Segment Start: Available data
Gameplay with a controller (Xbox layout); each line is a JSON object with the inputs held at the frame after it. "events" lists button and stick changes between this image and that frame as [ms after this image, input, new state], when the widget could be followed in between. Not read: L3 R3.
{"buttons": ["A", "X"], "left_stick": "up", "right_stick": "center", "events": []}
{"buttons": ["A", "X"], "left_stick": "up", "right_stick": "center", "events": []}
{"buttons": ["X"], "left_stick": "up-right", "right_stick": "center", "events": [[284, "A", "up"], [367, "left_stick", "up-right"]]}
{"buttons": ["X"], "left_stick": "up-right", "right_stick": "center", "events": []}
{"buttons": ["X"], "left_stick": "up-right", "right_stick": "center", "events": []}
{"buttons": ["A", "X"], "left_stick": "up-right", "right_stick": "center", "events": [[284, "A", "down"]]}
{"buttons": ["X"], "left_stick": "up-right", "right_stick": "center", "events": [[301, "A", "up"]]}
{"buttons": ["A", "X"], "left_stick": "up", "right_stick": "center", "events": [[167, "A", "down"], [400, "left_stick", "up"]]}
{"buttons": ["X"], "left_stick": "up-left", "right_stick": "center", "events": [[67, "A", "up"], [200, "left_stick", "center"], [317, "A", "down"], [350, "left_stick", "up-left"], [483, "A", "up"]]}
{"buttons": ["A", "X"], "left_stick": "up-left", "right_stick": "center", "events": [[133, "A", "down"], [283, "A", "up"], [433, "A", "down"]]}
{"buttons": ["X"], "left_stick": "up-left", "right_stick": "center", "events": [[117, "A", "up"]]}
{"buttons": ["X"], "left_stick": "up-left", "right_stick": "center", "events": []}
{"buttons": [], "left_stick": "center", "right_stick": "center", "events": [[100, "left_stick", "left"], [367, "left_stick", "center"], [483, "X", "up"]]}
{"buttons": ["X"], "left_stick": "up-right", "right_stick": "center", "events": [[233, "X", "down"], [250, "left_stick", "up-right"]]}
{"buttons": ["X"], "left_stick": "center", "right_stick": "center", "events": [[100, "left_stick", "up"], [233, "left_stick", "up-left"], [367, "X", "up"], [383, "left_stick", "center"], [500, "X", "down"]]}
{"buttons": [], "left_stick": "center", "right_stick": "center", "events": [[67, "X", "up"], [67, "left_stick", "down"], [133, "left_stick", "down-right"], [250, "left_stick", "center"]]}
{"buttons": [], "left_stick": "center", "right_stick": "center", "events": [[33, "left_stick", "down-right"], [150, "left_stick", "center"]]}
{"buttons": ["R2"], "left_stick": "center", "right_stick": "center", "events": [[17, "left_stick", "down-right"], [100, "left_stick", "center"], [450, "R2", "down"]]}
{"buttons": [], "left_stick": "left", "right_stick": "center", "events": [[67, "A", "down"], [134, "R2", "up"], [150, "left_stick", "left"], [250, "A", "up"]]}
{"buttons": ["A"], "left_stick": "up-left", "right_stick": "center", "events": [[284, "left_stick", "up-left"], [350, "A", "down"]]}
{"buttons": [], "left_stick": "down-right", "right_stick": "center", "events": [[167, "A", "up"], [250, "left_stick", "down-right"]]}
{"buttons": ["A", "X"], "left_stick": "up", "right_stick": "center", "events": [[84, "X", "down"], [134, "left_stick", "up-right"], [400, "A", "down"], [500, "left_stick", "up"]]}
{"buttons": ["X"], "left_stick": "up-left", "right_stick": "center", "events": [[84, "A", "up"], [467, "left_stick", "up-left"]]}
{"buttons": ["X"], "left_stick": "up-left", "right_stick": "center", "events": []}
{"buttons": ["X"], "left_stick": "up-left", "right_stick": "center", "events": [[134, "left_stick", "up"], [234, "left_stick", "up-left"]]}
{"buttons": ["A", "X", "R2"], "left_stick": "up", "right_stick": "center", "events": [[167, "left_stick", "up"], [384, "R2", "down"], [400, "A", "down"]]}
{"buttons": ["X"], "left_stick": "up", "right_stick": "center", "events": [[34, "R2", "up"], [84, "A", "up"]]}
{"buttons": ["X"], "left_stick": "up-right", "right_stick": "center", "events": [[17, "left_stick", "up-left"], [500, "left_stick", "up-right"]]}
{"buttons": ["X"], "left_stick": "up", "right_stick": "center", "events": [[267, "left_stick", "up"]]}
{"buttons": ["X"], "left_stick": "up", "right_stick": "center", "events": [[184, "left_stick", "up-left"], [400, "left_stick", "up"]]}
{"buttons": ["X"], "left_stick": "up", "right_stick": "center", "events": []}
Segment End: Available data
- _Activity_: All of the material is to be duplicated exactly.

- _Solution to this exercise_:
Gameplay with a controller (Xbox layout); each line is a JSON object with the inputs held at the frame after it. "events" lists button and stick changes between this image and that frame as [ms after this image, input, new state], when the widget could be followed in between. Not read: L3 R3.
{"buttons": ["A", "X"], "left_stick": "up", "right_stick": "center", "events": []}
{"buttons": ["A", "X"], "left_stick": "up", "right_stick": "center", "events": []}
{"buttons": ["X"], "left_stick": "up-right", "right_stick": "center", "events": [[284, "A", "up"], [367, "left_stick", "up-right"]]}
{"buttons": ["X"], "left_stick": "up-right", "right_stick": "center", "events": []}
{"buttons": ["X"], "left_stick": "up-right", "right_stick": "center", "events": []}
{"buttons": ["A", "X"], "left_stick": "up-right", "right_stick": "center", "events": [[284, "A", "down"]]}
{"buttons": ["X"], "left_stick": "up-right", "right_stick": "center", "events": [[301, "A", "up"]]}
{"buttons": ["A", "X"], "left_stick": "up", "right_stick": "center", "events": [[167, "A", "down"], [400, "left_stick", "up"]]}
{"buttons": ["X"], "left_stick": "up-left", "right_stick": "center", "events": [[67, "A", "up"], [200, "left_stick", "center"], [317, "A", "down"], [350, "left_stick", "up-left"], [483, "A", "up"]]}
{"buttons": ["A", "X"], "left_stick": "up-left", "right_stick": "center", "events": [[133, "A", "down"], [283, "A", "up"], [433, "A", "down"]]}
{"buttons": ["X"], "left_stick": "up-left", "right_stick": "center", "events": [[117, "A", "up"]]}
{"buttons": ["X"], "left_stick": "up-left", "right_stick": "center", "events": []}
{"buttons": [], "left_stick": "center", "right_stick": "center", "events": [[100, "left_stick", "left"], [367, "left_stick", "center"], [483, "X", "up"]]}
{"buttons": ["X"], "left_stick": "up-right", "right_stick": "center", "events": [[233, "X", "down"], [250, "left_stick", "up-right"]]}
{"buttons": ["X"], "left_stick": "center", "right_stick": "center", "events": [[100, "left_stick", "up"], [233, "left_stick", "up-left"], [367, "X", "up"], [383, "left_stick", "center"], [500, "X", "down"]]}
{"buttons": [], "left_stick": "center", "right_stick": "center", "events": [[67, "X", "up"], [67, "left_stick", "down"], [133, "left_stick", "down-right"], [250, "left_stick", "center"]]}
{"buttons": [], "left_stick": "center", "right_stick": "center", "events": [[33, "left_stick", "down-right"], [150, "left_stick", "center"]]}
{"buttons": ["R2"], "left_stick": "center", "right_stick": "center", "events": [[17, "left_stick", "down-right"], [100, "left_stick", "center"], [450, "R2", "down"]]}
{"buttons": [], "left_stick": "left", "right_stick": "center", "events": [[67, "A", "down"], [134, "R2", "up"], [150, "left_stick", "left"], [250, "A", "up"]]}
{"buttons": ["A"], "left_stick": "up-left", "right_stick": "center", "events": [[284, "left_stick", "up-left"], [350, "A", "down"]]}
{"buttons": [], "left_stick": "down-right", "right_stick": "center", "events": [[167, "A", "up"], [250, "left_stick", "down-right"]]}
{"buttons": ["A", "X"], "left_stick": "up", "right_stick": "center", "events": [[84, "X", "down"], [134, "left_stick", "up-right"], [400, "A", "down"], [500, "left_stick", "up"]]}
{"buttons": ["X"], "left_stick": "up-left", "right_stick": "center", "events": [[84, "A", "up"], [467, "left_stick", "up-left"]]}
{"buttons": ["X"], "left_stick": "up-left", "right_stick": "center", "events": []}
{"buttons": ["X"], "left_stick": "up-left", "right_stick": "center", "events": [[134, "left_stick", "up"], [234, "left_stick", "up-left"]]}
{"buttons": ["A", "X", "R2"], "left_stick": "up", "right_stick": "center", "events": [[167, "left_stick", "up"], [384, "R2", "down"], [400, "A", "down"]]}
{"buttons": ["X"], "left_stick": "up", "right_stick": "center", "events": [[34, "R2", "up"], [84, "A", "up"]]}
{"buttons": ["X"], "left_stick": "up-right", "right_stick": "center", "events": [[17, "left_stick", "up-left"], [500, "left_stick", "up-right"]]}
{"buttons": ["X"], "left_stick": "up", "right_stick": "center", "events": [[267, "left_stick", "up"]]}
{"buttons": ["X"], "left_stick": "up", "right_stick": "center", "events": [[184, "left_stick", "up-left"], [400, "left_stick", "up"]]}
{"buttons": ["X"], "left_stick": "up", "right_stick": "center", "events": []}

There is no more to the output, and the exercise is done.